= Brief =
Although the records include pictures, print only the rest, exactly as written.

══ Provided data

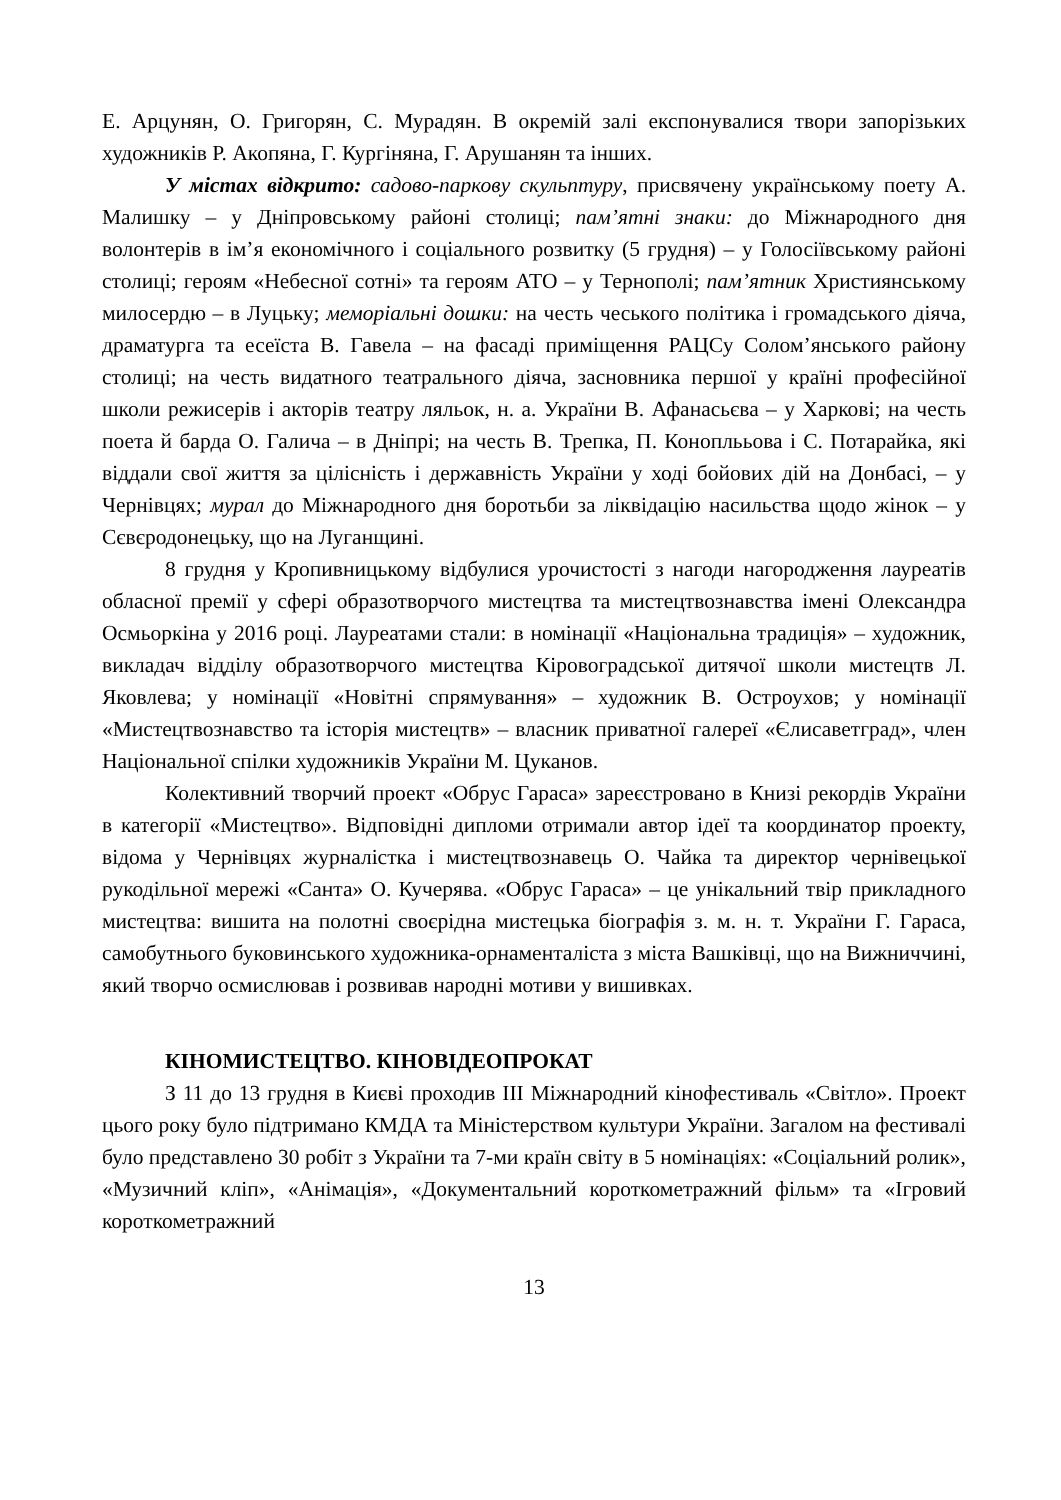Е. Арцунян, О. Григорян, С. Мурадян. В окремій залі експонувалися твори запорізьких художників Р. Акопяна, Г. Кургіняна, Г. Арушанян та інших.
У містах відкрито: садово-паркову скульптуру, присвячену українському поету А. Малишку – у Дніпровському районі столиці; пам’ятні знаки: до Міжнародного дня волонтерів в ім’я економічного і соціального розвитку (5 грудня) – у Голосіївському районі столиці; героям «Небесної сотні» та героям АТО – у Тернополі; пам’ятник Християнському милосердю – в Луцьку; меморіальні дошки: на честь чеського політика і громадського діяча, драматурга та есеїста В. Гавела – на фасаді приміщення РАЦСу Солом’янського району столиці; на честь видатного театрального діяча, засновника першої у країні професійної школи режисерів і акторів театру ляльок, н. а. України В. Афанасьєва – у Харкові; на честь поета й барда О. Галича – в Дніпрі; на честь В. Трепка, П. Коноплььова і С. Потарайка, які віддали свої життя за цілісність і державність України у ході бойових дій на Донбасі, – у Чернівцях; мурал до Міжнародного дня боротьби за ліквідацію насильства щодо жінок – у Сєвєродонецьку, що на Луганщині.
8 грудня у Кропивницькому відбулися урочистості з нагоди нагородження лауреатів обласної премії у сфері образотворчого мистецтва та мистецтвознавства імені Олександра Осмьоркіна у 2016 році. Лауреатами стали: в номінації «Національна традиція» – художник, викладач відділу образотворчого мистецтва Кіровоградської дитячої школи мистецтв Л. Яковлева; у номінації «Новітні спрямування» – художник В. Остроухов; у номінації «Мистецтвознавство та історія мистецтв» – власник приватної галереї «Єлисаветград», член Національної спілки художників України М. Цуканов.
Колективний творчий проект «Обрус Гараса» зареєстровано в Книзі рекордів України в категорії «Мистецтво». Відповідні дипломи отримали автор ідеї та координатор проекту, відома у Чернівцях журналістка і мистецтвознавець О. Чайка та директор чернівецької рукодільної мережі «Санта» О. Кучерява. «Обрус Гараса» – це унікальний твір прикладного мистецтва: вишита на полотні своєрідна мистецька біографія з. м. н. т. України Г. Гараса, самобутнього буковинського художника-орнаменталіста з міста Вашківці, що на Вижниччині, який творчо осмислював і розвивав народні мотиви у вишивках.
КІНОМИСТЕЦТВО. КІНОВІДЕОПРОКАТ
З 11 до 13 грудня в Києві проходив ІІІ Міжнародний кінофестиваль «Світло». Проект цього року було підтримано КМДА та Міністерством культури України. Загалом на фестивалі було представлено 30 робіт з України та 7-ми країн світу в 5 номінаціях: «Соціальний ролик», «Музичний кліп», «Анімація», «Документальний короткометражний фільм» та «Ігровий короткометражний
13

════

= Solution for this problem =
Е. Арцунян, О. Григорян, С. Мурадян. В окремій залі експонувалися твори запорізьких художників Р. Акопяна, Г. Кургіняна, Г. Арушанян та інших.
У містах відкрито: садово-паркову скульптуру, присвячену українському поету А. Малишку – у Дніпровському районі столиці; пам’ятні знаки: до Міжнародного дня волонтерів в ім’я економічного і соціального розвитку (5 грудня) – у Голосіївському районі столиці; героям «Небесної сотні» та героям АТО – у Тернополі; пам’ятник Християнському милосердю – в Луцьку; меморіальні дошки: на честь чеського політика і громадського діяча, драматурга та есеїста В. Гавела – на фасаді приміщення РАЦСу Солом’янського району столиці; на честь видатного театрального діяча, засновника першої у країні професійної школи режисерів і акторів театру ляльок, н. а. України В. Афанасьєва – у Харкові; на честь поета й барда О. Галича – в Дніпрі; на честь В. Трепка, П. Коноплььова і С. Потарайка, які віддали свої життя за цілісність і державність України у ході бойових дій на Донбасі, – у Чернівцях; мурал до Міжнародного дня боротьби за ліквідацію насильства щодо жінок – у Сєвєродонецьку, що на Луганщині.
8 грудня у Кропивницькому відбулися урочистості з нагоди нагородження лауреатів обласної премії у сфері образотворчого мистецтва та мистецтвознавства імені Олександра Осмьоркіна у 2016 році. Лауреатами стали: в номінації «Національна традиція» – художник, викладач відділу образотворчого мистецтва Кіровоградської дитячої школи мистецтв Л. Яковлева; у номінації «Новітні спрямування» – художник В. Остроухов; у номінації «Мистецтвознавство та історія мистецтв» – власник приватної галереї «Єлисаветград», член Національної спілки художників України М. Цуканов.
Колективний творчий проект «Обрус Гараса» зареєстровано в Книзі рекордів України в категорії «Мистецтво». Відповідні дипломи отримали автор ідеї та координатор проекту, відома у Чернівцях журналістка і мистецтвознавець О. Чайка та директор чернівецької рукодільної мережі «Санта» О. Кучерява. «Обрус Гараса» – це унікальний твір прикладного мистецтва: вишита на полотні своєрідна мистецька біографія з. м. н. т. України Г. Гараса, самобутнього буковинського художника-орнаменталіста з міста Вашківці, що на Вижниччині, який творчо осмислював і розвивав народні мотиви у вишивках.
КІНОМИСТЕЦТВО. КІНОВІДЕОПРОКАТ
З 11 до 13 грудня в Києві проходив ІІІ Міжнародний кінофестиваль «Світло». Проект цього року було підтримано КМДА та Міністерством культури України. Загалом на фестивалі було представлено 30 робіт з України та 7-ми країн світу в 5 номінаціях: «Соціальний ролик», «Музичний кліп», «Анімація», «Документальний короткометражний фільм» та «Ігровий короткометражний
13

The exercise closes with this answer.